— WHAT YOU SHOULD DO —
Return, word for word, only the lines of the data below that lie between the line with "We communicate with" and the line with "We also provide", those two lines included.

(RECORD EXCERPTS Opens)

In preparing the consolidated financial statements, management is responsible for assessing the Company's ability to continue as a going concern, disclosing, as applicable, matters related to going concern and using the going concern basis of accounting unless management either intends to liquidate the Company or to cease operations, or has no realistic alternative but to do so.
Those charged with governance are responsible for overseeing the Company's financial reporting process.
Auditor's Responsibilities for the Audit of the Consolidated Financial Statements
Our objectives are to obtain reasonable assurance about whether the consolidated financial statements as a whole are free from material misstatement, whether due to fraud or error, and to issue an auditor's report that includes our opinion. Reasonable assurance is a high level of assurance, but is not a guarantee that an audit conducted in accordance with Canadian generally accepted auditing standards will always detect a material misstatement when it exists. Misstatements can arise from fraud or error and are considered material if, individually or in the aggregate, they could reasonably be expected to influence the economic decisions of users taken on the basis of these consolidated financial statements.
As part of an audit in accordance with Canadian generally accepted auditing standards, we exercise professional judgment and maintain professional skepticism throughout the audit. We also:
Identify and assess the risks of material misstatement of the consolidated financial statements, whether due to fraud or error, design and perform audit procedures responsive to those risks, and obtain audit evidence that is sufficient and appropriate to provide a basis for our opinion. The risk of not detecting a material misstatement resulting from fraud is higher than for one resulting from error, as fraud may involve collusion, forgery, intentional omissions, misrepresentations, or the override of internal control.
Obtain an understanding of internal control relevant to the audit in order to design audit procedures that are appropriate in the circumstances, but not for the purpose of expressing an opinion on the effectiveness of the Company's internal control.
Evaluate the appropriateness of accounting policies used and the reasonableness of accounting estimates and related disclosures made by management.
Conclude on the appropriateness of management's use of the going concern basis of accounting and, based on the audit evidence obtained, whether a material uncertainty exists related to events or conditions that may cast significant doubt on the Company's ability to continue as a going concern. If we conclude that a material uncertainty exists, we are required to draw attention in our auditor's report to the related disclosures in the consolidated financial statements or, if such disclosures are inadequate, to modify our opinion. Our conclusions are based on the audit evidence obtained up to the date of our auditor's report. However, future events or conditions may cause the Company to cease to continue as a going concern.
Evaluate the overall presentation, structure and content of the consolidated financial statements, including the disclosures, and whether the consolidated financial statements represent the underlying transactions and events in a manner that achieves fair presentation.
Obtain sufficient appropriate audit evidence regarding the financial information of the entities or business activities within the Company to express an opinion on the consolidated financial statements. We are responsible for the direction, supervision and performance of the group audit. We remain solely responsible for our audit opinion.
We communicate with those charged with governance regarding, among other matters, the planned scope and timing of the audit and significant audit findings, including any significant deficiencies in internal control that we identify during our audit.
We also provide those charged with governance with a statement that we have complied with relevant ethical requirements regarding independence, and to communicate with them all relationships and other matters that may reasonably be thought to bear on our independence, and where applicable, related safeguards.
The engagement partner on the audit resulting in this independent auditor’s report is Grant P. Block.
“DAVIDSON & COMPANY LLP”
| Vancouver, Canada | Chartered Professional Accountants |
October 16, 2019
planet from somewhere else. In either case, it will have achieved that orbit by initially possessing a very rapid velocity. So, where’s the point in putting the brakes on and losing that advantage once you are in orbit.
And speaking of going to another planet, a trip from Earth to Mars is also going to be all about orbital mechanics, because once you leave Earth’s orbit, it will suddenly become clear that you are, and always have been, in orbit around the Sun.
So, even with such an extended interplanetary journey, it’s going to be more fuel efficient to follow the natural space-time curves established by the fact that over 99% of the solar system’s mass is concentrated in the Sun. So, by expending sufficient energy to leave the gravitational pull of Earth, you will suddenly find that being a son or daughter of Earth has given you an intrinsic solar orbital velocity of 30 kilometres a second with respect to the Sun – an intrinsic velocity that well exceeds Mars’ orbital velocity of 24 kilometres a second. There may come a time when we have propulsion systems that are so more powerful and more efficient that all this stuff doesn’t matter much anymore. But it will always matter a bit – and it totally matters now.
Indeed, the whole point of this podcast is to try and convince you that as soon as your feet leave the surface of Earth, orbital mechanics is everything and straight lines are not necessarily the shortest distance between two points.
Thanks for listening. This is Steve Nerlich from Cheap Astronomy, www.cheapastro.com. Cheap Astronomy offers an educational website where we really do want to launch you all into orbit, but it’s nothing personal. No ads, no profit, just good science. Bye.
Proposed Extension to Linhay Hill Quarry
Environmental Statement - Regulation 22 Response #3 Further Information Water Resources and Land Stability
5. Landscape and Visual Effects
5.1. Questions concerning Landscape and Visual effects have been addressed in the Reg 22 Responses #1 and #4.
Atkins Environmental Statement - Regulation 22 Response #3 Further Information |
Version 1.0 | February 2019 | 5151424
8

(RECORD EXCERPTS Closes)

— REPLY —
We communicate with those charged with governance regarding, among other matters, the planned scope and timing of the audit and significant audit findings, including any significant deficiencies in internal control that we identify during our audit.
We also provide those charged with governance with a statement that we have complied with relevant ethical requirements regarding independence, and to communicate with them all relationships and other matters that may reasonably be thought to bear on our independence, and where applicable, related safeguards.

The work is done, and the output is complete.